東京新聞2018年5月14日6面:通説より3カ月早い1921年9月 女子中高生の制服の代名詞ともいえるセーラー服を初めて採用したのは今から約100年前、金城女学校(現金城学院中学校・高校、名古屋市東区)だったことが、日本大商学部の刑部芳則准教授(日本近代史)の研究で分かった。通説では福岡女学院(現福岡女学院、福岡市)が最初とされてきたが、実は金城の方が約3カ月早かった。(井本拓志)
刑部准教授が7年かけて全国約500校の記念誌などを調査したところ、1889(明治22)年創立の金城女学校は1911(大正10)年9月から、生徒にセーラー服の着用を義務付けた。福岡女学校は同年12月に制服としていた。
明治時代、女性とたちは着物にはかま姿で通学していたが、大正時代になって起きた「服装改善運動」で洋装化が進み、セーラー服の制服化もこの頃から全国に広まった。刑部准教授は「毎日異なる着物を着るのに比べて経済的な上、動きやすく、デザインも優れていたためだろう」とみる。

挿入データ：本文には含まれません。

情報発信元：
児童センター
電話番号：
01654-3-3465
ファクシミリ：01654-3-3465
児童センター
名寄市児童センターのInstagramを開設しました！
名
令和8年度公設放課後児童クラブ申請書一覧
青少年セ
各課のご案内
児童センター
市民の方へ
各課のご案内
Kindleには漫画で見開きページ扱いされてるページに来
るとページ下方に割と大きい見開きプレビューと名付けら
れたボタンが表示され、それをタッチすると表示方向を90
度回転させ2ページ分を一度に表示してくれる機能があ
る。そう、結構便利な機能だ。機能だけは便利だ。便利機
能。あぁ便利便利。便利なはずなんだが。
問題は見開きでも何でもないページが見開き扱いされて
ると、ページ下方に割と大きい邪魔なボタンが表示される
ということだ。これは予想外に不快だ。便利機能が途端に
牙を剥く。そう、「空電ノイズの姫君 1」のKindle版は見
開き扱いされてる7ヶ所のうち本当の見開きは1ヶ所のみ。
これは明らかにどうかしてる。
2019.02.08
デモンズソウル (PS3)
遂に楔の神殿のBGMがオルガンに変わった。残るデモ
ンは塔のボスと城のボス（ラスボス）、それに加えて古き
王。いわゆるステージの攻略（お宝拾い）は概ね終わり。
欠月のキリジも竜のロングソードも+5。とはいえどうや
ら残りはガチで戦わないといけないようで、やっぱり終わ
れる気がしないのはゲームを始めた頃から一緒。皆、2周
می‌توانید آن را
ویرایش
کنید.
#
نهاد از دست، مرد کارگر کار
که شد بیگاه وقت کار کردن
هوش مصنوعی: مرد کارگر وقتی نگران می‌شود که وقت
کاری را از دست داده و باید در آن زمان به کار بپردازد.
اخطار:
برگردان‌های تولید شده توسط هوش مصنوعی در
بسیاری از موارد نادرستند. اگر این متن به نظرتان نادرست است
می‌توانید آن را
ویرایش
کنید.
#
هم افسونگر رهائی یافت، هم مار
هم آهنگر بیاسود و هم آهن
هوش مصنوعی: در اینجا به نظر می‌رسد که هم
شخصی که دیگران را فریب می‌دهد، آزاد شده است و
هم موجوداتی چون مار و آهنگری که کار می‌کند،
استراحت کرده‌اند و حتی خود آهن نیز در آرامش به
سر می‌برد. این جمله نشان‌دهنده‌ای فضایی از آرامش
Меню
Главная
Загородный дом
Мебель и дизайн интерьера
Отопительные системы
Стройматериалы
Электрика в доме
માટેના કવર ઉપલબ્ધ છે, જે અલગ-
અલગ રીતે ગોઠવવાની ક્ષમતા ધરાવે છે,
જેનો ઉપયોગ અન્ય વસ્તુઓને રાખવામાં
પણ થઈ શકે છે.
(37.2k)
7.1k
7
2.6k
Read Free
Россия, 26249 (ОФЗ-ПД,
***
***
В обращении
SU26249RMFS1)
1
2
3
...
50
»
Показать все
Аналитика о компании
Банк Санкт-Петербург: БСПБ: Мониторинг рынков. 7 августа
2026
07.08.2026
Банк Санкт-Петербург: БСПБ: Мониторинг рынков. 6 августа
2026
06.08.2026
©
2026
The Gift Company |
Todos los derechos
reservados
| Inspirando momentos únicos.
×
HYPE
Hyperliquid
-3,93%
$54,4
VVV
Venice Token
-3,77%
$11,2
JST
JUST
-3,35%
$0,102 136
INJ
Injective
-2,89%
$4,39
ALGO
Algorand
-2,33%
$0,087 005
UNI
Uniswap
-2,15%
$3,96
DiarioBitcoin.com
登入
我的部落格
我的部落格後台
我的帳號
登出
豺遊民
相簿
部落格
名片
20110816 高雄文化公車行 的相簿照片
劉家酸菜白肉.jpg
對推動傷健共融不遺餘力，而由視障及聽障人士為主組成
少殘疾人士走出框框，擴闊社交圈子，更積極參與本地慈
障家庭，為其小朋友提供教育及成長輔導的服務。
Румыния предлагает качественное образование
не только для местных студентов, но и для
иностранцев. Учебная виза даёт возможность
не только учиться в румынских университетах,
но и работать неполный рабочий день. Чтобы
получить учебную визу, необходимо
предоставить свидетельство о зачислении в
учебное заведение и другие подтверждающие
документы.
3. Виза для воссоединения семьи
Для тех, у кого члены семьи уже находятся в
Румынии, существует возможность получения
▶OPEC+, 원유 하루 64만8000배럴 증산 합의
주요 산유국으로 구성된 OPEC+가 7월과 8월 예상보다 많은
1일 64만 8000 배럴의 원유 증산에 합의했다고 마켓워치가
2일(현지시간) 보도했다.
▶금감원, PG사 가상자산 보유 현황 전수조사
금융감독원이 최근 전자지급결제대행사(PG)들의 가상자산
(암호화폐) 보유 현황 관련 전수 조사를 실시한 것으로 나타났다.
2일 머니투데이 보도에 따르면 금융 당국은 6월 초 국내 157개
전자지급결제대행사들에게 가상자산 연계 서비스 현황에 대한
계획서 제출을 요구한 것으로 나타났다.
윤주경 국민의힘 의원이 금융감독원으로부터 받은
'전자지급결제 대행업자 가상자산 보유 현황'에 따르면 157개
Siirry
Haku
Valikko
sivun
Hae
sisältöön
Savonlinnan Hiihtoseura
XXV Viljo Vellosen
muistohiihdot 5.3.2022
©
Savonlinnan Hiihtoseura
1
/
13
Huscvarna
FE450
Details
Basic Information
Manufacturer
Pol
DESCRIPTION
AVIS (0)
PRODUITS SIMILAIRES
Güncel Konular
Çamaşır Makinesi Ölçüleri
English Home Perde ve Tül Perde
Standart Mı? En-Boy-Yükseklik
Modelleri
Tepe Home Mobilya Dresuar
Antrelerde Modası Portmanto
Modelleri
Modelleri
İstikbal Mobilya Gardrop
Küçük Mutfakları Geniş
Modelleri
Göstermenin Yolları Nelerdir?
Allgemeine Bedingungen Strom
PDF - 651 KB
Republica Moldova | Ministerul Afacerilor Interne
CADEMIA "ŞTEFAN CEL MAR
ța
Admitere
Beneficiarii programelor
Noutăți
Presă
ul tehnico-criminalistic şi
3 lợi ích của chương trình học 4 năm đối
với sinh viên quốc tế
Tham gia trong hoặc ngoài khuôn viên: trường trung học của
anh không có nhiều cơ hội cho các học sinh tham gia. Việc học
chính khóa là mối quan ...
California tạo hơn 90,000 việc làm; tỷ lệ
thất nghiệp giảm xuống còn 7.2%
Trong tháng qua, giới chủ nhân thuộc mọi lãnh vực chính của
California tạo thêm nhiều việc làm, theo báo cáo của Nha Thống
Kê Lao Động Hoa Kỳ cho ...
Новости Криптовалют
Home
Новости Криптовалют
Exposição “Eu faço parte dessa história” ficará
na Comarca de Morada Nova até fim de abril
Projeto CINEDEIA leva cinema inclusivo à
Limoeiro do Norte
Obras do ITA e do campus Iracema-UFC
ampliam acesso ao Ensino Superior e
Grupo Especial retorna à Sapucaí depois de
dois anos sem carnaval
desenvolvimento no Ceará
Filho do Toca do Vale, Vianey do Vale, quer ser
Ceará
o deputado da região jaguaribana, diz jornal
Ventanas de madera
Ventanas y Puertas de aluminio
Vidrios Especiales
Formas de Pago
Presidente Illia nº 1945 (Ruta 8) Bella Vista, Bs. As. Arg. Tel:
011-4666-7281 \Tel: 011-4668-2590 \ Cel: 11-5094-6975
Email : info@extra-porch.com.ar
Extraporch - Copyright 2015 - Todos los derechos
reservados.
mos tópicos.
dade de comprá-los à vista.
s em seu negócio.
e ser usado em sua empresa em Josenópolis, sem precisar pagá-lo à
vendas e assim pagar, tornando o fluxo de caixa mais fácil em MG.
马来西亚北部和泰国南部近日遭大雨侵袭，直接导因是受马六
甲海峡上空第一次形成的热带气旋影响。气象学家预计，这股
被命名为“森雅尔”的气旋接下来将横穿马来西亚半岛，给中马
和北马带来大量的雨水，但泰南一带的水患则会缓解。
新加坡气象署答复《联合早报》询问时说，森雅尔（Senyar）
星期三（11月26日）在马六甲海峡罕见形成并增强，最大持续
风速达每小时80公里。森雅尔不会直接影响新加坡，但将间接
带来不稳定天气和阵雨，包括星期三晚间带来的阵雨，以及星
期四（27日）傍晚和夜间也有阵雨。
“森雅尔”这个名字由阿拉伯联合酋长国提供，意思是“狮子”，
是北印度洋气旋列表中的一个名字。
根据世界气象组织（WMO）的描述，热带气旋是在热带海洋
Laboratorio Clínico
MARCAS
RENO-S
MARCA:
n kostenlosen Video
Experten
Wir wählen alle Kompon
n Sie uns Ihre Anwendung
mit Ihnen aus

日大准教授500校調査で判明 セーラー服はもとは英国の水兵服。日本の明治期、欧州では既に子ども服のデザインとして取り入られていたという。金城では米国人女性宣教師の娘が制服化される前から着用しており、なじみがあったことから採用が早かったとみられる。一方で、「福岡説」はいつから通説とされたか、実ははっきりしない。学生服大手トンボ(岡山市)はホームページで、「セーラー服と呼ばれている上下セパレート型でリボンのついた洋服を採用し、そのまま継続している学校という点では、福岡女子学院が最初だといえます」との見解を公開している。担当者は「あくまで通説に沿ったもの。今後の展開次第では修正も検討する」と話す。
金城の当時のセーラー服と現在のものとを比べると、白線の数やネクタイの長さに小さな違いはあるものの、ほぼ同じ形。長屋頼子校長は「これからも制服を大切にし、きれいな着こなしをしていく思いを生徒と共有したい」と喜ぶ。刑部准教授は「セーラー服についてここまで詳しく調べた研究はないはず。金城が最初であることが広まってほしい」と話している。